Он в последний раз решительно крутнул отверткой.
— Вы, дети, идите искать товарищей. А мы, Рая, выпьем с тобой первый стакан чая в новом доме. Чайник еще не распакован, но я не забыл приготовить и взять с собой электрический нагреватель и две чашки, и у нас есть коржики, и, может, мы поговорим немного. И кипарис здесь у нас растет, твое любимое дерево, а вот и сюрприз!
Появился парень на велосипеде, задыхающийся и вспотевший, и взлетел по лестнице с букетом гладиолусов в руках.
— Госпоже Мендельсон, — сказал он. — Пожалуйста, распишитесь.
И Папаваш улыбнулся радостной и напряженной улыбкой, подписал за нее и сказал:
— В честь нашего нового дома.
Мать набрала воды в кухонную раковину и погрузила в нее стебли гладиолусов.
— Спасибо, Яков, — сказала она. — Они очень красивые, и это очень мило с твоей стороны. Потом, когда мы откроем ящики, я перенесу их в вазу.
Мы с Биньямином вышли. На улице нас ждала группка детей и иерусалимское лето, которое не переставало требовать сравнения со своим тель-авивским собратом и похвал в свой адрес. Я сказал Биньямину:
— Давай вернемся и поможем разложить вещи.
Но он сказал:
— Возвращайся сам.
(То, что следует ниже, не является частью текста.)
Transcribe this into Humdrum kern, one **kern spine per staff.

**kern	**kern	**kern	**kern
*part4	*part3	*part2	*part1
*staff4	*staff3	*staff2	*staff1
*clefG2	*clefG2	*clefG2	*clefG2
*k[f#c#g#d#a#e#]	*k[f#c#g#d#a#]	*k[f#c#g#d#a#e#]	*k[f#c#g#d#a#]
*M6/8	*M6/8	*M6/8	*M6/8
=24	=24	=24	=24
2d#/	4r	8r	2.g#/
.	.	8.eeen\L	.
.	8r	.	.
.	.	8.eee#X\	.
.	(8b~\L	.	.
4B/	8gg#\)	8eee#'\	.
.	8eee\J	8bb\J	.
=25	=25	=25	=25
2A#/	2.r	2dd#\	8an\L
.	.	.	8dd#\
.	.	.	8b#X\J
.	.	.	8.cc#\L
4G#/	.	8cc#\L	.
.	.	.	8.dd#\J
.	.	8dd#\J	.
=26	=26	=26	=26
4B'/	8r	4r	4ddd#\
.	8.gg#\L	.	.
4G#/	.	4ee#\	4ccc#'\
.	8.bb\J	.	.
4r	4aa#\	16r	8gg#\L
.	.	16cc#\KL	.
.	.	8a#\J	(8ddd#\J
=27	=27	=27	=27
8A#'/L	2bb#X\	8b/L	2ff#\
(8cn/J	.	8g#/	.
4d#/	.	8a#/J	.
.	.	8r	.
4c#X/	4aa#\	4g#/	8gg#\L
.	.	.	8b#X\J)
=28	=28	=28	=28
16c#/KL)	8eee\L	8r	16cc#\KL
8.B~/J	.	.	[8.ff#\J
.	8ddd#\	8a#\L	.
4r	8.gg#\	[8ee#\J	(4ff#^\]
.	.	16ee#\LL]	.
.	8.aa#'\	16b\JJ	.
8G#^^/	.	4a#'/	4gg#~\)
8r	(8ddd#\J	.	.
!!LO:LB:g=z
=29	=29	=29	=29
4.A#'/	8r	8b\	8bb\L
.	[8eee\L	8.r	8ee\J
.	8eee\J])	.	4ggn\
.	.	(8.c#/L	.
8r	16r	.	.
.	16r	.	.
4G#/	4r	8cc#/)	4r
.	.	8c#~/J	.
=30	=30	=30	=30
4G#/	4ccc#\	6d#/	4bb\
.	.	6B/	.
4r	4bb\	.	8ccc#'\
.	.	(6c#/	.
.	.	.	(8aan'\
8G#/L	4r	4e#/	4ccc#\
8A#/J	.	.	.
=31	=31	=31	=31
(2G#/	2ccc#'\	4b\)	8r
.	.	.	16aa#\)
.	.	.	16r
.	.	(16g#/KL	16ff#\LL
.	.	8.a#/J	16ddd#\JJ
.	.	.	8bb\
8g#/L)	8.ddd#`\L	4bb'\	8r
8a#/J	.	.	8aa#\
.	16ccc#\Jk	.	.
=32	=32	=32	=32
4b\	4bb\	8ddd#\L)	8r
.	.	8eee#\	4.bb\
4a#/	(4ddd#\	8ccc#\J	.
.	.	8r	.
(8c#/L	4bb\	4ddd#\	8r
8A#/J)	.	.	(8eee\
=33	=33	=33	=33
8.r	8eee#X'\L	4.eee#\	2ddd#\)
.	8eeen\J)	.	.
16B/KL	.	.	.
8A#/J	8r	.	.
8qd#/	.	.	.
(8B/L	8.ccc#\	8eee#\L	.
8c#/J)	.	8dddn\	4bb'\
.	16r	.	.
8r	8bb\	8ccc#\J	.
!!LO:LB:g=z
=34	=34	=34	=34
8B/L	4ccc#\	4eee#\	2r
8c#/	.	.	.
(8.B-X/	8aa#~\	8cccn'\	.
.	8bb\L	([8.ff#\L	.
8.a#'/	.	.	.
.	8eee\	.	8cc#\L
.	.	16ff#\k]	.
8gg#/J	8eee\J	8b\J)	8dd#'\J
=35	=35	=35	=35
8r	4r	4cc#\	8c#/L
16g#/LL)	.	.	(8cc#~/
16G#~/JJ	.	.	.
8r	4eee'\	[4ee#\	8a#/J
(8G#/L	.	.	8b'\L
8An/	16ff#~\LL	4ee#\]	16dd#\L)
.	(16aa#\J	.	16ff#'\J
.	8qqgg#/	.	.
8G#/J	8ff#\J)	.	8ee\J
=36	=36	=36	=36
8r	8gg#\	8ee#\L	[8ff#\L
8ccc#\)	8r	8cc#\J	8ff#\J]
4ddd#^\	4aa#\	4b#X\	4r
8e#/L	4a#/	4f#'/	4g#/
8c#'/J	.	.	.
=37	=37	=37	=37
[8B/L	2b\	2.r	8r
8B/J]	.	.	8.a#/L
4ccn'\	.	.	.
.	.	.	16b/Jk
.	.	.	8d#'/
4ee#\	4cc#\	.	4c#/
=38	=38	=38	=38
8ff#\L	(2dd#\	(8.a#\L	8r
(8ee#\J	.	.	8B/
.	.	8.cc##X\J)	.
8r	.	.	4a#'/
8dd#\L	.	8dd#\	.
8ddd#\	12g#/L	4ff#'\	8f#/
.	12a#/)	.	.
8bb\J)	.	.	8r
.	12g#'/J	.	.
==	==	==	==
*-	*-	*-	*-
Я хочу играть.
За считанные дни мой брат освоил иерусалимские названия и варианты всех детских игр, в которые мы играли в Тель-Авиве, начал воровать в киоске, который здесь назывался «Киоск Дова», а после летних каникул пошел в первый класс, и ему не пришлось ни приспосабливаться к уже сбившейся группе, ни бороться за место в ней. Быстрый и хитрый, обаятельный и золотоволосый, он с легкостью завоевал себе место и статус. Я был отправлен в третий класс и, как и следовало ожидать, столкнулся с настороженной и недоверчивой компанией. Вначале надо мной слегка посмеивались, как обычно посмеиваются над новым, полноватым и медлительным учеником, с черными щетинистыми волосами и низким лбом, но вскоре и меня начали приглашать к себе в дом, потому что среди родителей распространился слух, что не только Биньямин, но и я тоже — сын доктора Мендельсона, знаменитого детского врача, переехавшего сюда из Тель-Авива.
10
Иерусалимский квартал Бейт а-Керем граничил тогда с пустырями. Вади, что спускалось от самого въезда в город, то вади, по которому мы с мамой несколько лет спустя поднимались на место побоища, учиненного нами на стоянке старых автобусов, продолжалось от нашего квартала дальше на юг и там выплескивалось в долину высохшего ручья Нахаль Рефаим. Оттуда начинался маршрут нашего «большого путешествия», во время которого мама воровала луковицы цикламенов и анемонов для своего сада. Другое вади, известное огромным камнем, который лежал в его русле и назывался «Слоновой скалой», спускалось в Нахаль Сорек. Наше «маленькое путешествие» проходило по гребню отрога, что над ним, и имело одну-единственную цель — посмотреть по прямой линии домой, на северо-запад, на далекое Средиземное море. На его берегу — так ты говорила и требовала, чтобы мы верили, — раскинулся Тель-Авив.
— Давайте пойдем в наше «маленькое путешествие», — говорила ты, и мы знали, что будем снова вглядываться в далекую светлую полоску побережья и в серо-голубые просторы за ней, в ту вечную дымку, в глубине которой, как ты утверждала, прячется Тель-Авив. Я не видел его, но верил тебе, что он там. Он, и море, и дом, и балкон, и «морнинг глори», что взбирался на него, и пуанциана, пылавшая красным огнем во дворе, — дерево, которое любит тепло, и дарует тень, и никогда не могло прижиться в холодном Иерусалиме.
— Умное растение, — заключала мама каждый очередной свой тоскливый гимн во славу дерева и его пышного цветения. — Факт. Во всем Иерусалиме нет ни одной пуанцианы. А кто посадит ее здесь, тот подписывает ей смертный приговор, потому что деревья не могут убежать, когда им плохо. Они остаются до конца.
Она и брат, легкие и быстрые, как газели, прыгали с камня на камень — в Иерусалиме черт может разозлиться, если наступишь не на линию между камнями, а на землю между ними, — а я плелся за ними, опустив голову, уставив глаза в землю. В том месте, где склон стал круче, мы остановились. Открылся вид на далекий простор.